Oosthoek encyclopedie

Oosthoek's Uitgevers Mij. N.V (1916-1925)

Gepubliceerd op 17-01-2019

Afvoer

betekenis & definitie

Afvoer - ook vermogen of capaciteit, van stroomend water is de hoeveelheid water, welke in een zeker tijdsverloop wordt afgevoerd. Gewoonlijk wordt de a. per seconde berekend. De meting daarvan geschiedt door het bepalen van het doorstroomingsprofiel en het meten van de snelheden van het water.

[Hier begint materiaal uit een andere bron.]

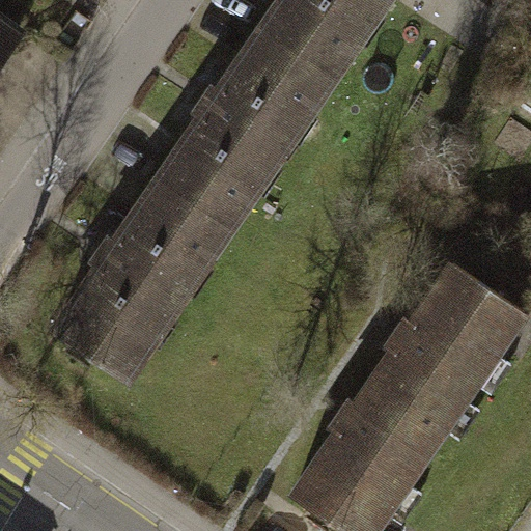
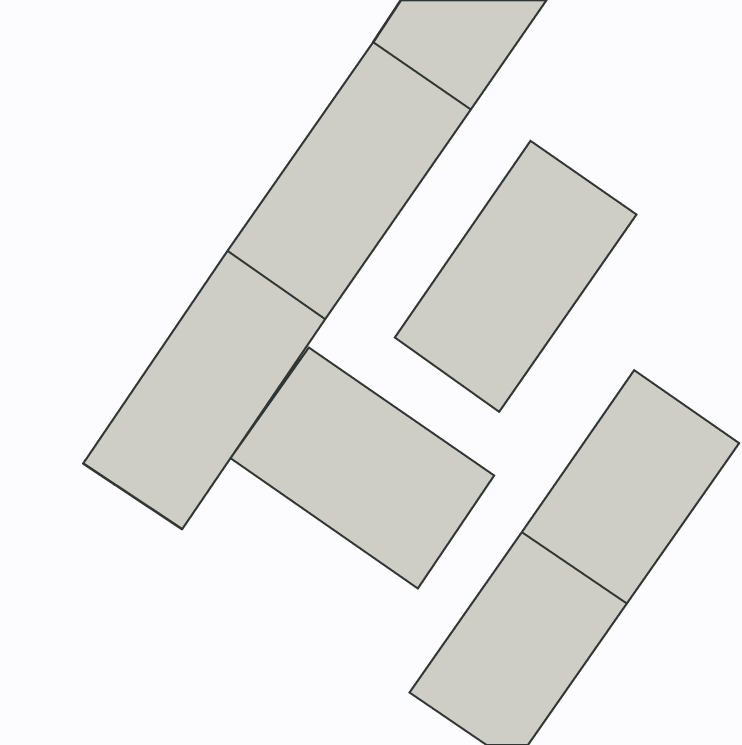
building: none -> [395,141,636,412]
building: none -> [231,348,494,588]

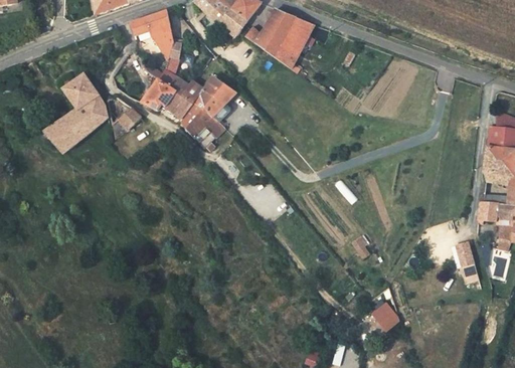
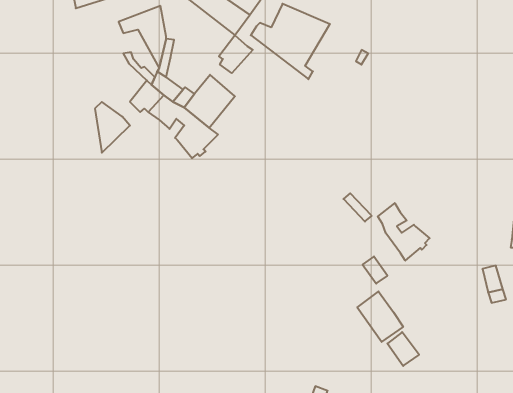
building: none -> [219,35,253,73]
building: [41,70,108,151] -> none
building: none -> [378,203,430,261]
building: none -> [357,291,403,342]

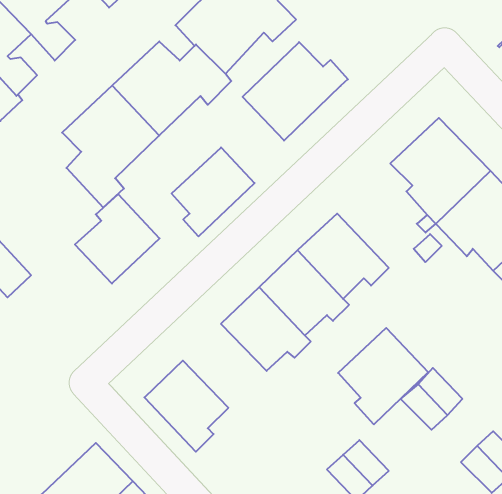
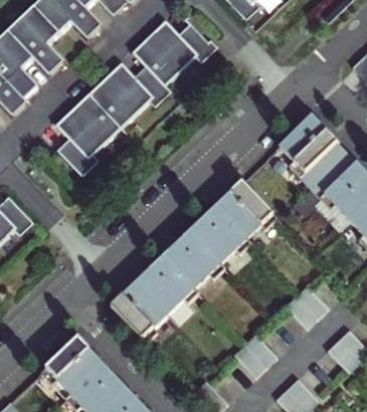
building: [243,42,348,141] -> none
building: [172,147,255,236] -> none
building: [75,194,160,284] -> none
building: none -> [137,255,198,313]
building: [338,328,428,424] -> none

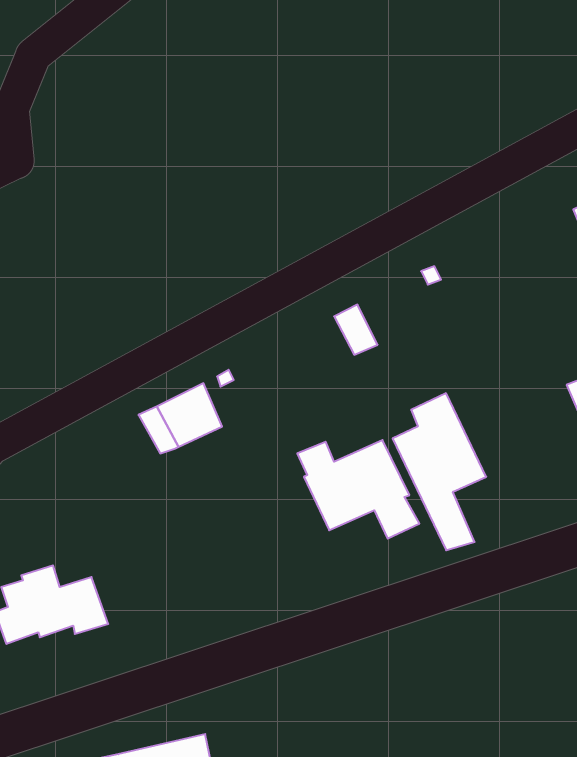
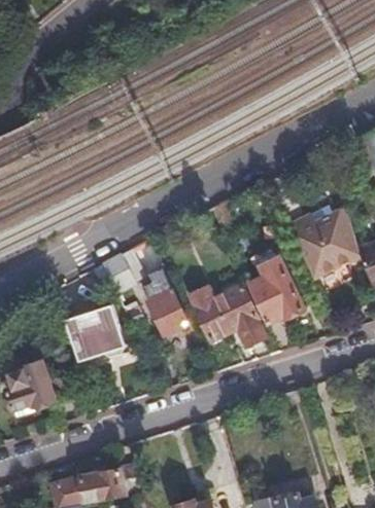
building: none -> [286,210,353,268]
building: none -> [145,269,185,333]
building: none -> [62,304,123,359]

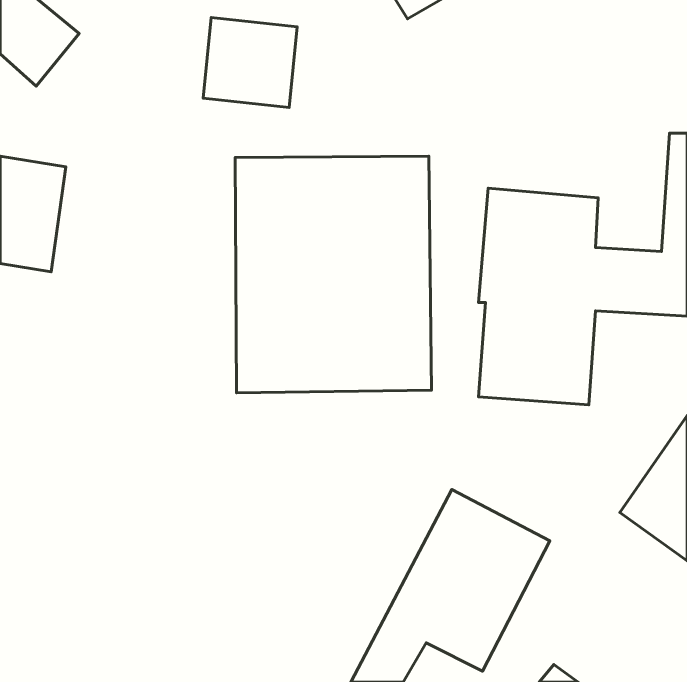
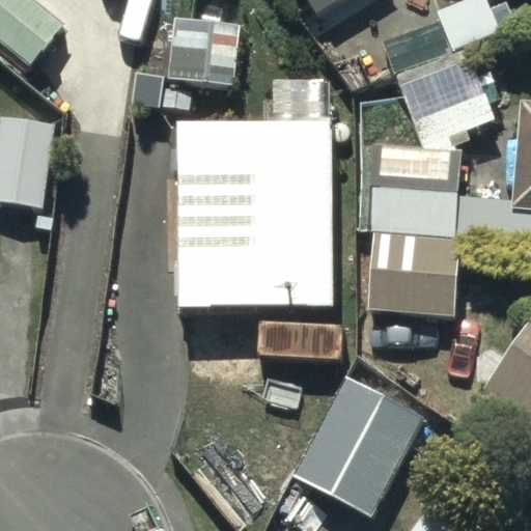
building: none -> [398,49,496,143]

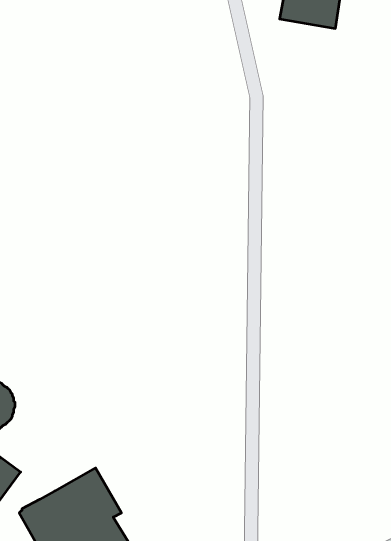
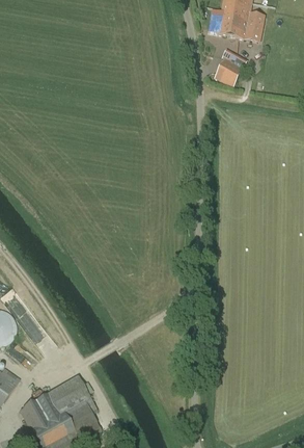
building: none -> [214,56,243,86]

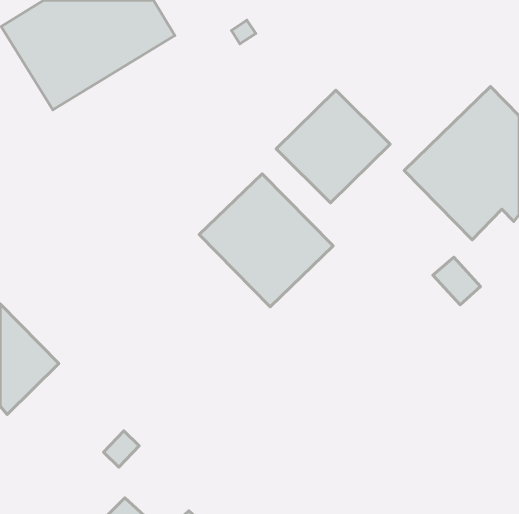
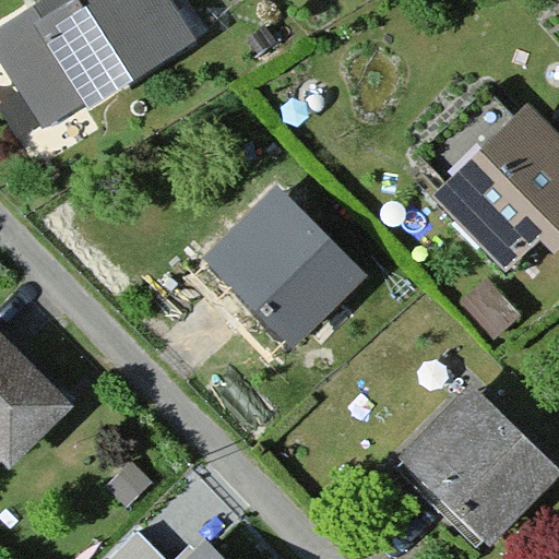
building: [276,90,390,203] -> none
building: none -> [400,402,542,544]

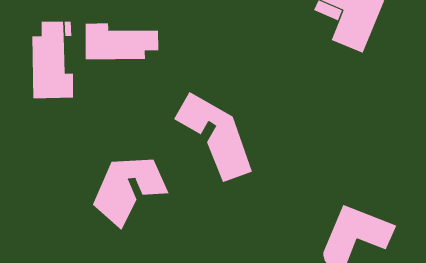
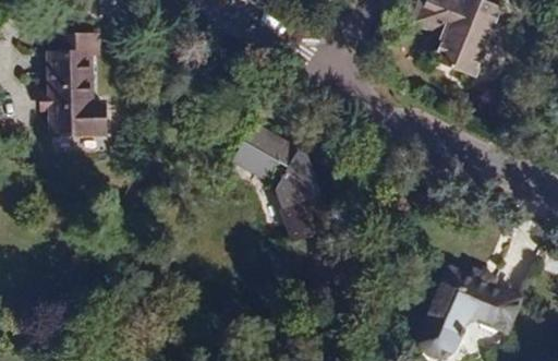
building: [85,22,159,60] -> none
building: [92,159,169,231] -> none

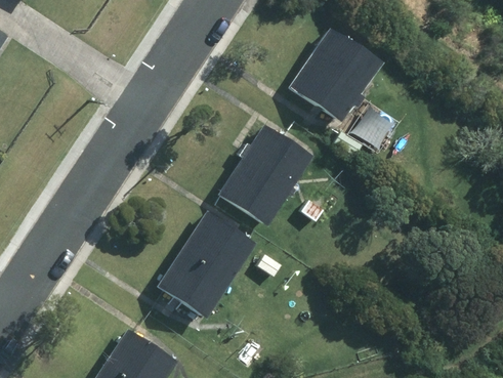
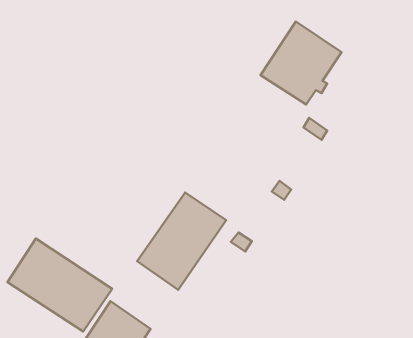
building: [220,124,310,223] -> none
building: none -> [7,238,112,332]

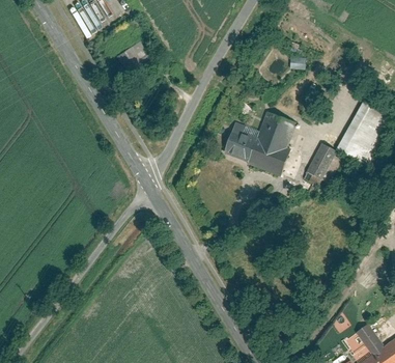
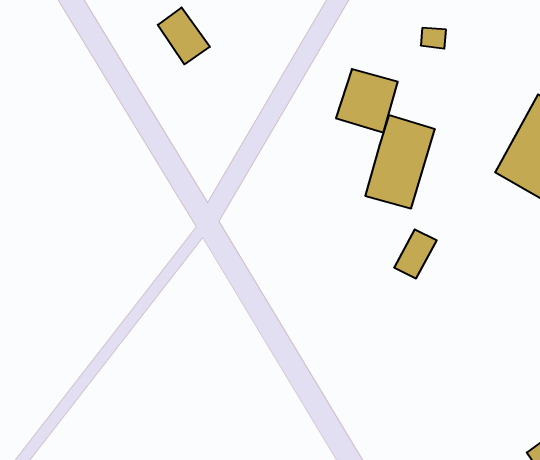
building: [220,122,260,164] -> [336,69,398,132]
building: [307,142,335,174] -> [394,229,437,278]

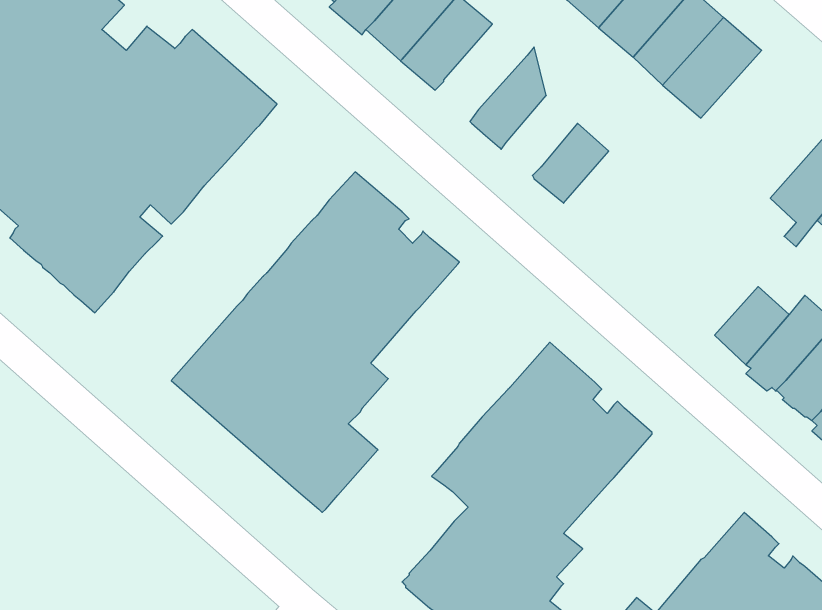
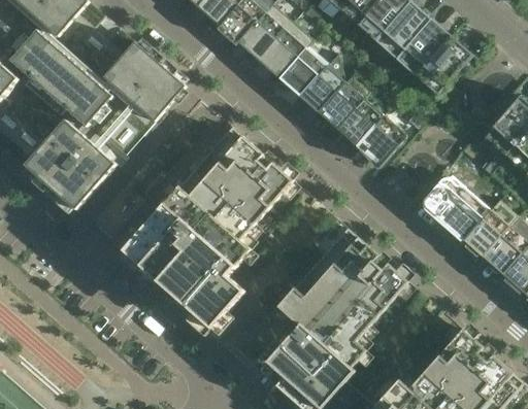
building: none -> [277,39,332,97]
building: none -> [317,76,367,129]
building: none -> [354,114,402,164]
building: none -> [430,179,469,224]

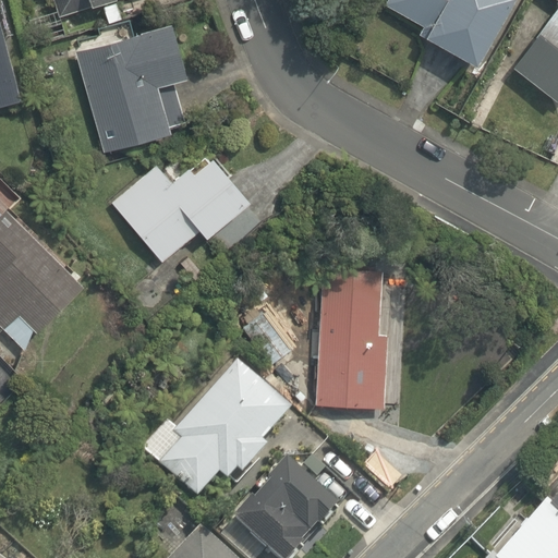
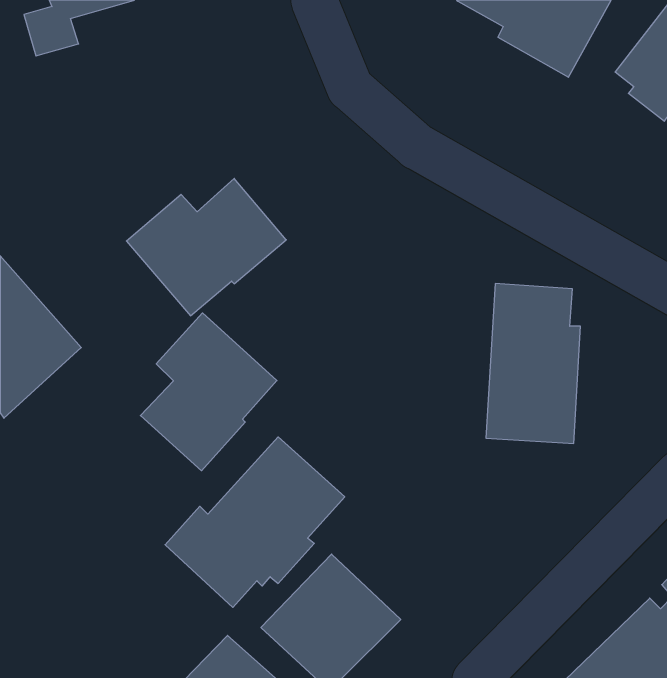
building: [77,21,185,154] -> none
building: none -> [140,313,277,471]
building: [317,276,395,407] -> [486,284,580,443]

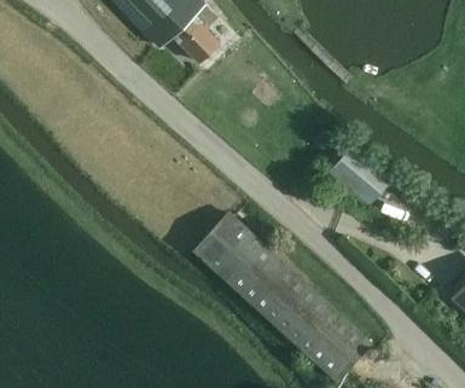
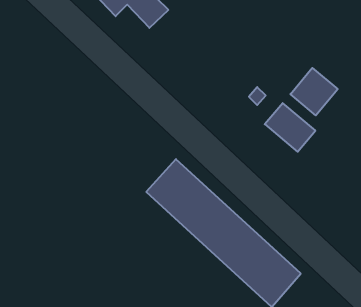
building: none -> [290,68,338,115]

Het product van den inhoud van het doorstroomingsprofiel en de gemiddelde stroomsnelheid geeft den a. aan. Het doorstroomingsprofiel eener rivier bepaalt men door het meten der breedte op den waterspiegel en het op bepaalde punten peilen der diepte. De snelheid van het water meet men door middel van drijvende voorwerpen, drijvers genaamd, waarvan men nagaat in welken tijd ze een afgemeten afstand (drijfvak) afdrijven, of met instrumenten, welke in het dwarsprofiel worden opgesteld en door middel van een telinrichting op een as, die onder, water door wiekjes of een schroef naar gelang van de stroomsterkte vlugger of langzamer ronddraait, de snelheid van het water in verschillende punten van het dwarsprofiel opnemen.

Bij de drijvers onderscheidt men de oppervlakte-drijvers, meestal houten bollen en daarom ook wel boldrijvers genoemd, en staafdrijvers, zijnde houten stokken, welke, door verzwaring van onderen, ongeveer verticaal afdrijven en naar gelang der diepte van het water verschillend van lengte zijn. Oppervlaktedrijvers geven de oppervlakte-snelheid aan, staafdrijvers nagenoeg de gemiddelde in de plaats van drijving. Omdat de snelheid van het water van den oever naar het midden en eveneens van den bodem naar den waterspiegel toeneemt, is het voor een afvoermeting noodig haar op verschillende plaatsen te meten, om daaruit de gemiddelde snelheid te bepalen.

Het nauwkeurigst verkrijgt men de gemiddelde stroomsnelheid door bovenbedoelde instrumenten, z.g. hydrometers of hydrometrische instrumenten, waaronder het molentje van Woltman het meest bekend en het prototype van alle hydrometers is.